**Aim of the exercise**:
Each line that contains the string "nbelliot" counts once; report how many such lines appear in the data, as a number only.

[[ Exercise inputs open ]]

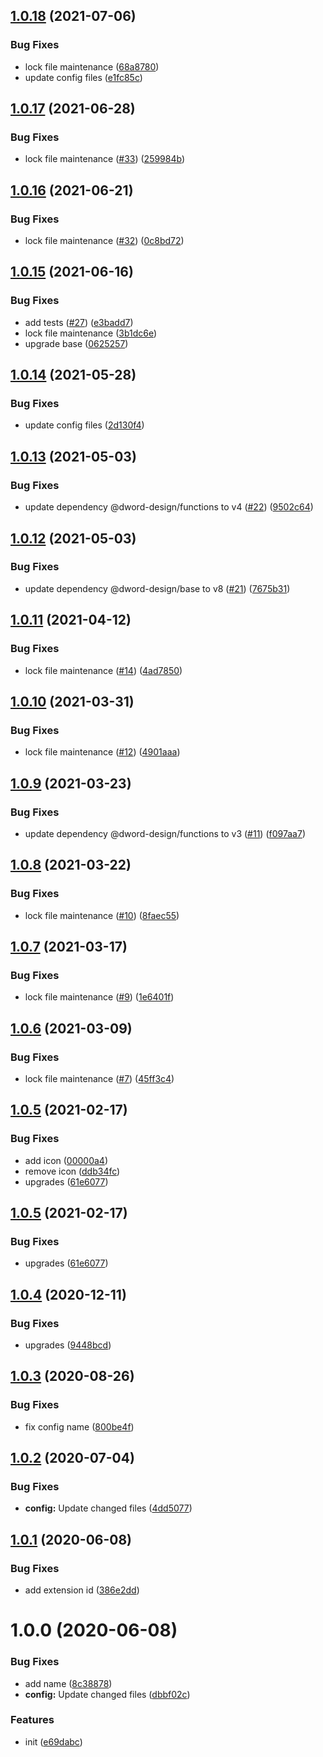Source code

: ## [1.0.18](https://github.com/dword-design/werstreamtes-list-links/compare/v1.0.17...v1.0.18) (2021-07-06)


### Bug Fixes

* lock file maintenance ([68a8780](https://github.com/dword-design/werstreamtes-list-links/commit/68a8780f14234edf76516e868beca4967d0fac96))
* update config files ([e1fc85c](https://github.com/dword-design/werstreamtes-list-links/commit/e1fc85cfa7ae153d36e85995ce175caacdefc8e3))

## [1.0.17](https://github.com/dword-design/werstreamtes-list-links/compare/v1.0.16...v1.0.17) (2021-06-28)


### Bug Fixes

* lock file maintenance ([#33](https://github.com/dword-design/werstreamtes-list-links/issues/33)) ([259984b](https://github.com/dword-design/werstreamtes-list-links/commit/259984b2b2e0ae1544e58426976852d4c1d1694a))

## [1.0.16](https://github.com/dword-design/werstreamtes-list-links/compare/v1.0.15...v1.0.16) (2021-06-21)


### Bug Fixes

* lock file maintenance ([#32](https://github.com/dword-design/werstreamtes-list-links/issues/32)) ([0c8bd72](https://github.com/dword-design/werstreamtes-list-links/commit/0c8bd72b8165c1b62663d734cb97ef4e29a274ec))

## [1.0.15](https://github.com/dword-design/werstreamtes-list-links/compare/v1.0.14...v1.0.15) (2021-06-16)


### Bug Fixes

* add tests ([#27](https://github.com/dword-design/werstreamtes-list-links/issues/27)) ([e3badd7](https://github.com/dword-design/werstreamtes-list-links/commit/e3badd739841ff0995b348e8995303e18cf666bb))
* lock file maintenance ([3b1dc6e](https://github.com/dword-design/werstreamtes-list-links/commit/3b1dc6eb476a4745c83b90c18c8be5b59ef4da09))
* upgrade base ([0625257](https://github.com/dword-design/werstreamtes-list-links/commit/06252575768625c0196a3e49d735b0bf24aa29d4))

## [1.0.14](https://github.com/dword-design/werstreamtes-list-links/compare/v1.0.13...v1.0.14) (2021-05-28)


### Bug Fixes

* update config files ([2d130f4](https://github.com/dword-design/werstreamtes-list-links/commit/2d130f4de9bea38a7e18dfb670f868372229949e))

## [1.0.13](https://github.com/dword-design/werstreamtes-list-links/compare/v1.0.12...v1.0.13) (2021-05-03)


### Bug Fixes

* update dependency @dword-design/functions to v4 ([#22](https://github.com/dword-design/werstreamtes-list-links/issues/22)) ([9502c64](https://github.com/dword-design/werstreamtes-list-links/commit/9502c6460a795635b8d8e5ae15fd7ab400f8e61e))

## [1.0.12](https://github.com/dword-design/werstreamtes-list-links/compare/v1.0.11...v1.0.12) (2021-05-03)


### Bug Fixes

* update dependency @dword-design/base to v8 ([#21](https://github.com/dword-design/werstreamtes-list-links/issues/21)) ([7675b31](https://github.com/dword-design/werstreamtes-list-links/commit/7675b31ce11e6698eb056dee69357c7d814c5c2a))

## [1.0.11](https://github.com/dword-design/werstreamtes-list-links/compare/v1.0.10...v1.0.11) (2021-04-12)


### Bug Fixes

* lock file maintenance ([#14](https://github.com/dword-design/werstreamtes-list-links/issues/14)) ([4ad7850](https://github.com/dword-design/werstreamtes-list-links/commit/4ad785066ee8a80836c6c453d713ffdda4eac186))

## [1.0.10](https://github.com/dword-design/werstreamtes-list-links/compare/v1.0.9...v1.0.10) (2021-03-31)


### Bug Fixes

* lock file maintenance ([#12](https://github.com/dword-design/werstreamtes-list-links/issues/12)) ([4901aaa](https://github.com/dword-design/werstreamtes-list-links/commit/4901aaa772801c4b737a08511c233e8d696c85ed))

## [1.0.9](https://github.com/dword-design/werstreamtes-list-links/compare/v1.0.8...v1.0.9) (2021-03-23)


### Bug Fixes

* update dependency @dword-design/functions to v3 ([#11](https://github.com/dword-design/werstreamtes-list-links/issues/11)) ([f097aa7](https://github.com/dword-design/werstreamtes-list-links/commit/f097aa7c5d0e9a5fd6f1cf08d78f0e4d33ce84c6))

## [1.0.8](https://github.com/dword-design/werstreamtes-list-links/compare/v1.0.7...v1.0.8) (2021-03-22)


### Bug Fixes

* lock file maintenance ([#10](https://github.com/dword-design/werstreamtes-list-links/issues/10)) ([8faec55](https://github.com/dword-design/werstreamtes-list-links/commit/8faec55f0a2e29bd8a1e227898bf102a1c07c55b))

## [1.0.7](https://github.com/dword-design/werstreamtes-list-links/compare/v1.0.6...v1.0.7) (2021-03-17)


### Bug Fixes

* lock file maintenance ([#9](https://github.com/dword-design/werstreamtes-list-links/issues/9)) ([1e6401f](https://github.com/dword-design/werstreamtes-list-links/commit/1e6401f34c43b7071f603b3530cc8c3fb6f7d29f))

## [1.0.6](https://github.com/dword-design/werstreamtes-list-links/compare/v1.0.5...v1.0.6) (2021-03-09)


### Bug Fixes

* lock file maintenance ([#7](https://github.com/dword-design/werstreamtes-list-links/issues/7)) ([45ff3c4](https://github.com/dword-design/werstreamtes-list-links/commit/45ff3c4464aacfe4295bc42bfe9eb39cbcf04cff))

## [1.0.5](https://github.com/dword-design/werstreamtes-list-links/compare/v1.0.4...v1.0.5) (2021-02-17)


### Bug Fixes

* add icon ([00000a4](https://github.com/dword-design/werstreamtes-list-links/commit/00000a4ad40bd64954b06386296ebfee1872892b))
* remove icon ([ddb34fc](https://github.com/dword-design/werstreamtes-list-links/commit/ddb34fc3e9e4333a29cd06e316c8ea8bc35d551d))
* upgrades ([61e6077](https://github.com/dword-design/werstreamtes-list-links/commit/61e607732ee5bfc0c4aedece5160eb568dd773c0))

## [1.0.5](https://github.com/dword-design/werstreamtes-list-links/compare/v1.0.4...v1.0.5) (2021-02-17)


### Bug Fixes

* upgrades ([61e6077](https://github.com/dword-design/werstreamtes-list-links/commit/61e607732ee5bfc0c4aedece5160eb568dd773c0))

## [1.0.4](https://github.com/dword-design/werstreamtes-list-links/compare/v1.0.3...v1.0.4) (2020-12-11)


### Bug Fixes

* upgrades ([9448bcd](https://github.com/dword-design/werstreamtes-list-links/commit/9448bcd54c159d3370822ef226ceae93114bb52a))

## [1.0.3](https://github.com/dword-design/werstreamtes-list-links/compare/v1.0.2...v1.0.3) (2020-08-26)


### Bug Fixes

* fix config name ([800be4f](https://github.com/dword-design/werstreamtes-list-links/commit/800be4f969c316bad6402dc8edb5cd506db4c686))

## [1.0.2](https://github.com/dword-design/werstreamtes-list-links/compare/v1.0.1...v1.0.2) (2020-07-04)


### Bug Fixes

* **config:** Update changed files ([4dd5077](https://github.com/dword-design/werstreamtes-list-links/commit/4dd507703f417ebee0f1722f783ab807e5d69a0e))

## [1.0.1](https://github.com/dword-design/werstreamtes-list-links/compare/v1.0.0...v1.0.1) (2020-06-08)


### Bug Fixes

* add extension id ([386e2dd](https://github.com/dword-design/werstreamtes-list-links/commit/386e2dd22ffc004152efd5b3582e09f21c32f6d7))

# 1.0.0 (2020-06-08)


### Bug Fixes

* add name ([8c38878](https://github.com/dword-design/werstreamtes-list-links/commit/8c3887809b3790cce41f1ca7fc8917313b62b4eb))
* **config:** Update changed files ([dbbf02c](https://github.com/dword-design/werstreamtes-list-links/commit/dbbf02c5b0c376a66dff94e14a546611fab0b669))


### Features

* init ([e69dabc](https://github.com/dword-design/werstreamtes-list-links/commit/e69dabcecdf4e486027cda7089e3e574ac11da40))
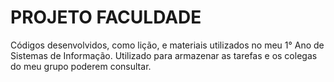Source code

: # PROJETO FACULDADE
Códigos desenvolvidos, como lição, e materiais utilizados no meu 1° Ano de Sistemas de Informação.
Utilizado para armazenar as tarefas e os colegas do meu grupo poderem consultar.
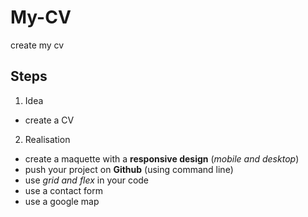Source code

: # My-CV
create my cv
## Steps
1. Idea <br />
- create a CV

2. Realisation<br />
- create a maquette with a **responsive design** (*mobile and desktop*)<br />
- push your project on **Github** (using command line)<br />
- use *grid and flex* in your code<br />
- use a contact form
- use a google map

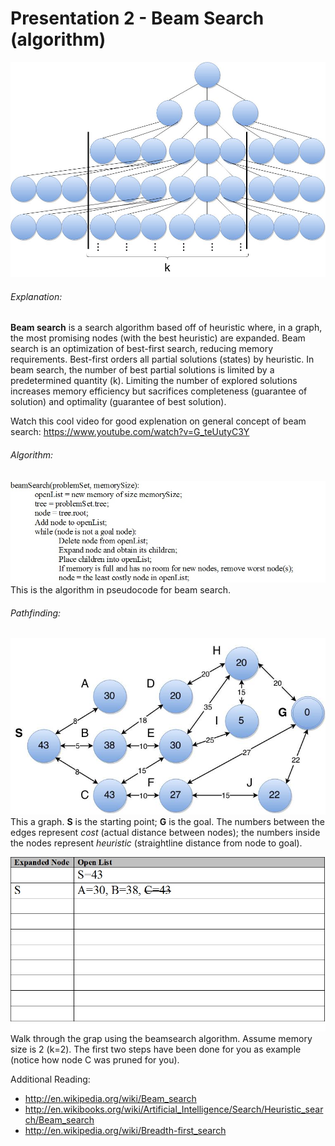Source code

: # Presentation 2 - Beam Search (algorithm)
![beam_search](https://github.com/nbelliot/comp401/blob/master/presentation2/beam_search.jpg)

###### Explanation:
**Beam search** is a search algorithm based off of heuristic where, in a graph, the most promising nodes (with the best heuristic) are expanded.  Beam search is an optimization of best-first search, reducing memory requirements.  Best-first orders all partial solutions (states) by heuristic.  In beam search, the number of best partial solutions is limited by a predetermined quantity (k).  Limiting the number of explored solutions increases memory efficiency but sacrifices completeness (guarantee of solution) and optimality (guarantee of best solution).

Watch this cool video for good explenation on general concept of beam search: https://www.youtube.com/watch?v=G_teUutyC3Y

###### Algorithm:
![algorithm](https://github.com/nbelliot/comp401/blob/master/presentation2/algorithm.jpg)
This is the algorithm in pseudocode for beam search.

###### Pathfinding:
![pathfinding](https://github.com/nbelliot/comp401/blob/master/presentation2/pathfinding.jpg)<br /> 
This a graph.  **S** is the starting point; **G** is the goal.  The numbers between the edges represent *cost* (actual distance between nodes); the numbers inside the nodes represent *heuristic* (straightline distance from node to goal).

![openlist](https://github.com/nbelliot/comp401/blob/master/presentation2/openlist.jpg)
Walk through the grap using the beamsearch algorithm.  Assume memory size is 2 (k=2).  The first two steps have been done for you as example (notice how node C was pruned for you).

Additional Reading:
- http://en.wikipedia.org/wiki/Beam_search
- http://en.wikibooks.org/wiki/Artificial_Intelligence/Search/Heuristic_search/Beam_search
- http://en.wikipedia.org/wiki/Breadth-first_search
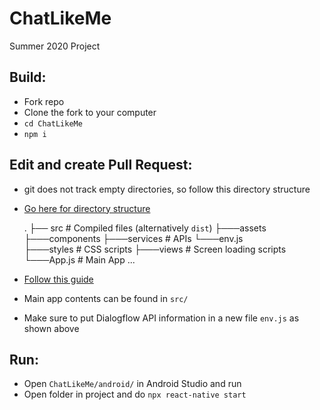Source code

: # ChatLikeMe
Summer 2020 Project


## Build:
- Fork repo
- Clone the fork to your computer
- `cd ChatLikeMe `
- `npm i`

## Edit and create Pull Request:
- git does not track empty directories, so follow this directory structure
- [Go here for directory structure](https://cheesecakelabs.com/blog/efficient-way-structure-react-native-projects/)

    .
    ├── src                   # Compiled files (alternatively `dist`)
        ├───assets
        ├───components
        ├───services          # APIs
             └───env.js       
        ├───styles            # CSS scripts
        ├───views             # Screen loading scripts
        └───App.js            # Main App
    ...


- [Follow this guide](https://medium.com/singlestone/a-git-workflow-using-rebase-1b1210de83e5)
- Main app contents can be found in `src/`
- Make sure to put Dialogflow API information in a new file `env.js` as shown above


## Run:
- Open `ChatLikeMe/android/` in Android Studio and run
- Open folder in project and do `npx react-native start`
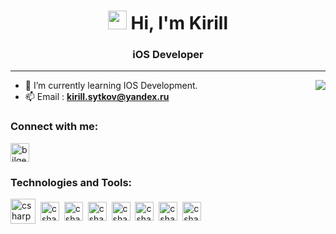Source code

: <h1 align="center"><img src="https://user-images.githubusercontent.com/30414956/161528453-4883812b-9653-4dea-82ce-d861bbf28d26.gif" width="30" />   Hi, I'm Kirill</h1>
<h3 align="center">iOS Developer</h3>
<hr></hr>

- 🌱 I’m currently learning IOS Development.<img align="right" src= "https://user-images.githubusercontent.com/30414956/161530265-4fed5300-560e-4493-91a3-75225b1e4b43.gif" />
- 📫 Email :  **kirill.sytkov@yandex.ru**
<h3 align="left">Connect with me:</h3>
<p style="text-align:left">
<a href="https://www.linkedin.com/in/kirill-sytkov-253590233/" target="blank"><img align="center" src="https://velanovascular.com/wp-content/uploads/2020/06/LinkedIn.png" alt="bilgecakar" height="30" width="30" /></a>
</p>
<h3 align="left">Technologies and Tools:</h3>
<p> 
   <img align="center" src="https://user-images.githubusercontent.com/30414956/161543734-3e632a2d-a36a-42db-a473-33e0298f9fcb.png" alt="csharp" height="40" width="40" />&nbsp;
   <img align="center" src="https://user-images.githubusercontent.com/30414956/161544147-446490f1-77f7-4186-bed9-8b43f33e13a3.png" alt="csharp" height="30" width="30"/>&nbsp;
   <img align="center" src="https://user-images.githubusercontent.com/30414956/161543897-2c6467d5-2fca-4d57-a734-dd00d674fd2f.svg" alt="csharp" height="30" width="30" />&nbsp;
  <img align="center" src="https://user-images.githubusercontent.com/30414956/161543500-ec1cd564-3f1c-4ce6-a128-81261b00a32a.svg" alt="csharp" height="30" width="30"/>&nbsp;
   <img align="center" src="https://user-images.githubusercontent.com/30414956/161545243-67ac1402-9bf3-4e0b-a822-dbdde5505ad9.png" alt="csharp" height="30" width="30"/>&nbsp;
  <img align="center" src="https://user-images.githubusercontent.com/30414956/161544019-3bec23ca-1ceb-4a4d-849b-2a619fce8bcb.svg" alt="csharp" height="30" width="30" />&nbsp;
  <img align="center" src="https://user-images.githubusercontent.com/30414956/161545318-6023ce97-449f-4e18-947c-1cd8b8ba4c16.png" alt="csharp" height="30" width="30"/>&nbsp;
  <img align="center" src="https://user-images.githubusercontent.com/30414956/161545330-f749a4fe-9bbd-4e85-9e31-25bce579e8bb.png" alt="csharp" height="30" width="30"/>&nbsp;
</p>





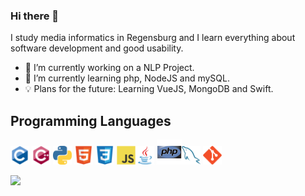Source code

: ### Hi there 👋

I study media informatics in Regensburg and I learn everything about software development and good usability. 

- 🔭 I’m currently working on a NLP Project.
- 🌱 I’m currently learning php, NodeJS and mySQL.
- 💡 Plans for the future: Learning VueJS, MongoDB and Swift.

## Programming Languages
<img src = 'https://github.com/NilsHellwig/NilsHellwig/blob/master/images/c-original.svg' width='30'/> <img src = 'https://github.com/NilsHellwig/NilsHellwig/blob/master/images/cpp.svg' width='30'/> <img src = 'https://github.com/NilsHellwig/NilsHellwig/blob/master/images/python2.png' height='30'/> <img src = 'https://github.com/NilsHellwig/NilsHellwig/blob/master/images/html.svg' width='30'/> <img src = 'https://github.com/NilsHellwig/NilsHellwig/blob/master/images/css.svg' width='30'/> <img src = 'https://github.com/NilsHellwig/NilsHellwig/blob/master/images/js.svg' width='30'/><img src = 'https://github.com/NilsHellwig/NilsHellwig/blob/master/images/java.svg' width='30'/> <img src = 'https://github.com/NilsHellwig/NilsHellwig/blob/master/images/php.svg' width='40'/><img src = 'https://github.com/NilsHellwig/NilsHellwig/blob/master/images/sql.svg' width='30'/> <img src = 'https://github.com/NilsHellwig/NilsHellwig/blob/master/images/git.svg' width='30'/>
 
<img src = "https://github-readme-stats.vercel.app/api/top-langs/?username=NilsHellwig&layout=compact">

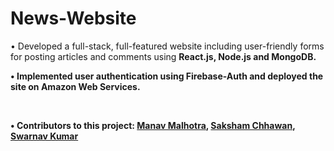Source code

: # News-Website
<p>• Developed a full-stack, full-featured website including user-friendly forms for posting articles and comments using <b>React.js, <b>Node.js and <b>MongoDB.</p>
<p>• Implemented user authentication using <b>Firebase-Auth and deployed the site on <b>Amazon Web Services.</p><br>
<p>• Contributors to this project: <a href="https://github.com/Manav173" target="_blank">Manav Malhotra</a>, <a href="https://github.com/sakshamchhawan18" target="_blank">Saksham Chhawan</a>, <a href="https://github.com/Swarnav-Kumar" target="_blank">Swarnav Kumar</a></p>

[[ Exercise inputs closed ]]

**Your response**:
4